Initially rear buggy $+$ man were moving with velocity $v_0$ After the man jump into the front buggy, let the velocity of the rear buggy becomes $v_{rear}$. Since the velocity of the man relative to rear buggy is $u$, it follows that

                      $\overrightarrow{u} = {\overrightarrow{V}}_{man}-{\overrightarrow{V}}_{rear}$

where ${\overrightarrow{V}}_{man}$ is the velocity of the man with respect to the ground.

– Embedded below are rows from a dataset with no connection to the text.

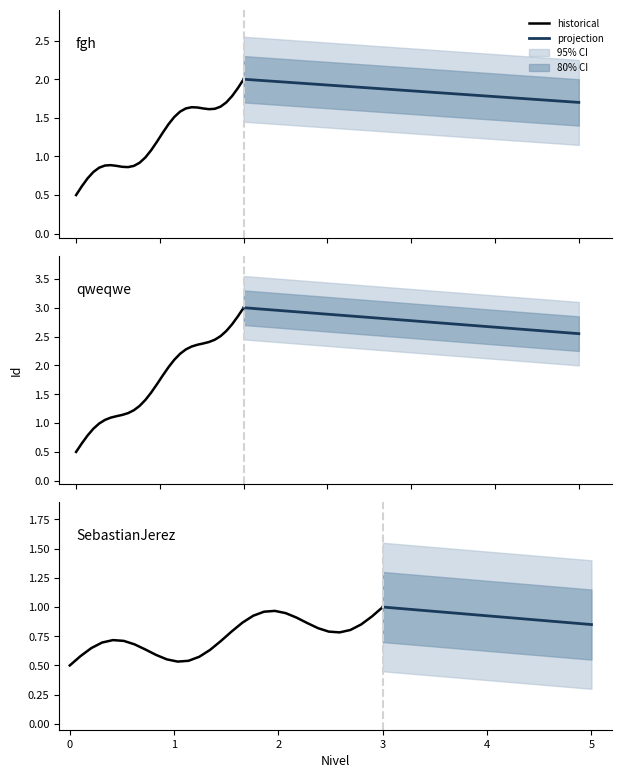

What is the sum of all values?

6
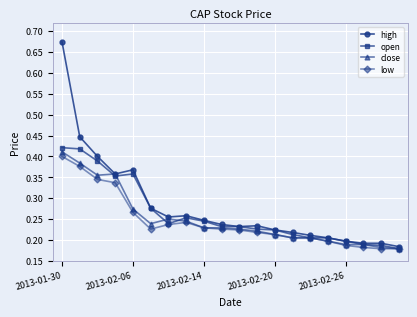

How many lines are shown in the chart?

4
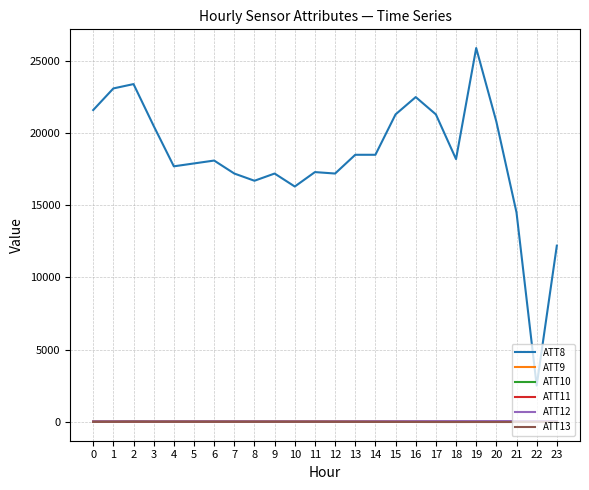

What is the greatest value displayed?

25900.0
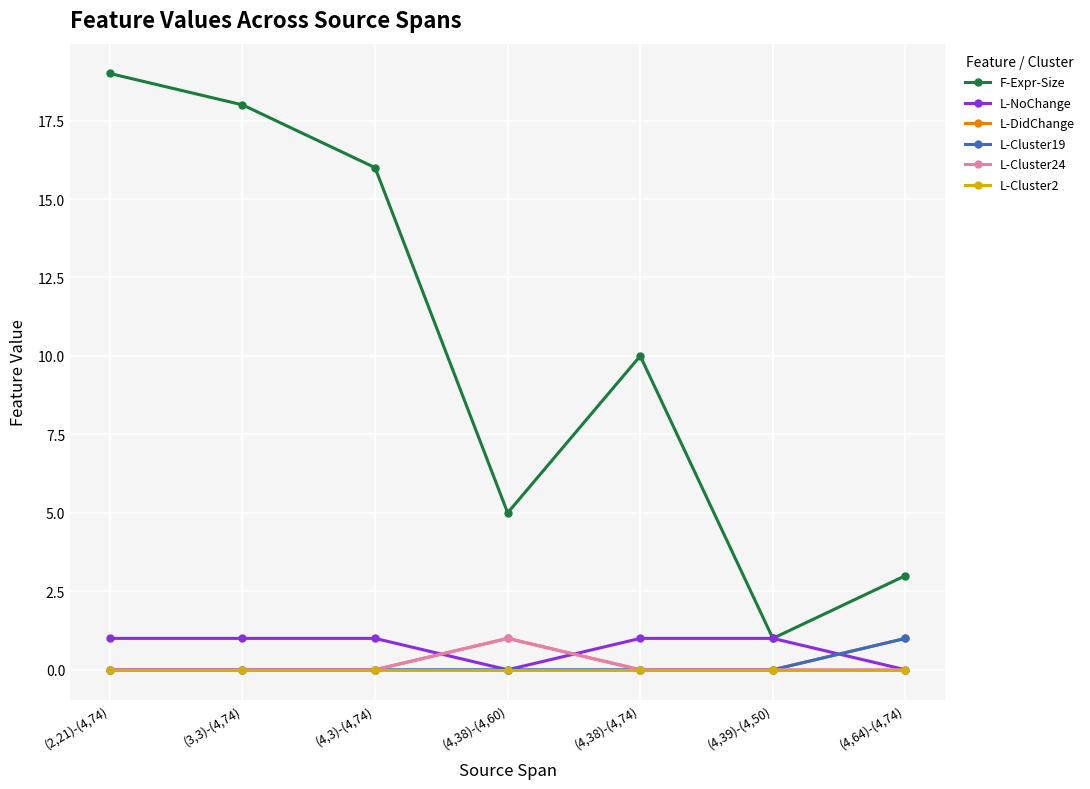

Does the chart have visible grid lines?

Yes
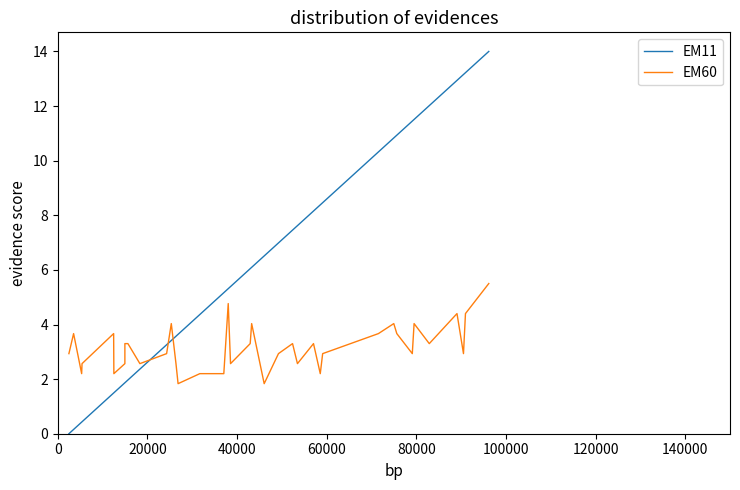

In EM60, how many points are lower than both neighbors (excluding endpoints)?

11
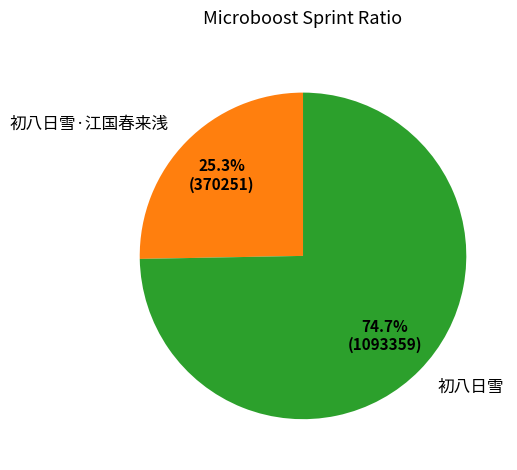

Is the sum of 初八日雪 and 初八日雪·江国春来浅 greater than half?

Yes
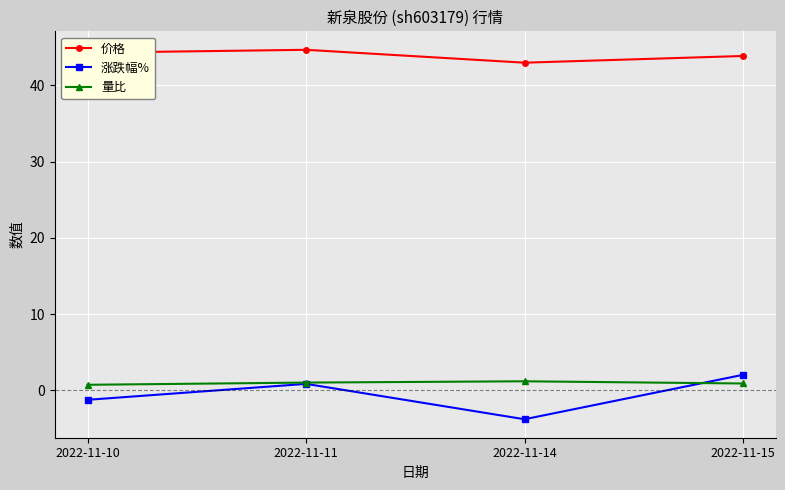

What is the smallest value displayed?

-3.8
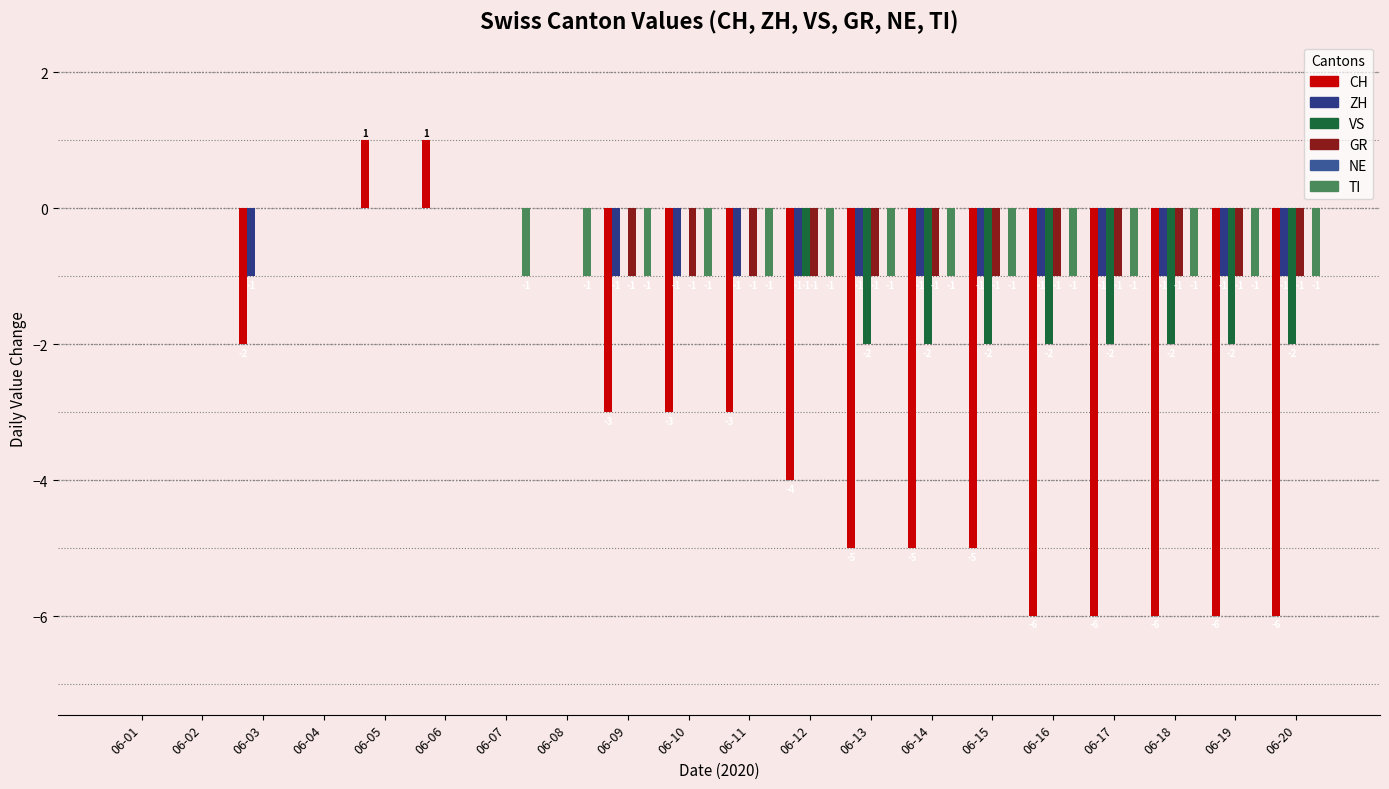

What is the sum of all VS values?

-17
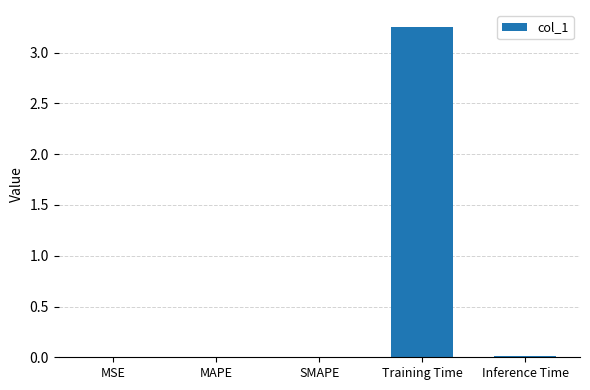

Is it true that the value at MSE is 0.0?

True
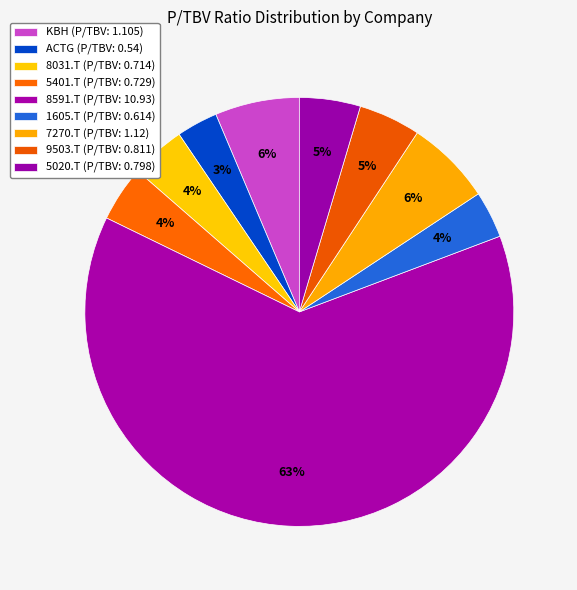

Does 8591.T account for over 50% of the chart?

Yes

                          $V_{man }= u+ v_{rear}$

Applying momentum conservation for the rear buggy, we have

$$\begin{gathered} \left(M +m\right)v_0 = M{v}_{rear}0+m\left(u+v_{rear}\right) \\ v_{rear}= v_0-\frac{mu}{\left(M+m\right)} \left(i\right) \end{gathered}$$

When the man jumps into the front buggy, let the velocity of this buggy becomes $v_{front}$. For the two buggies system from momentum conservation, we have

     $M{v}_0+\left(M+m\right)v_0 = M{v}_{rear}+(M+m)v_{front} \left(ii\right)$

after solving above equations we get

$v_{front}= v_0+\frac{mMu}{{\left(M+m\right)}^2}$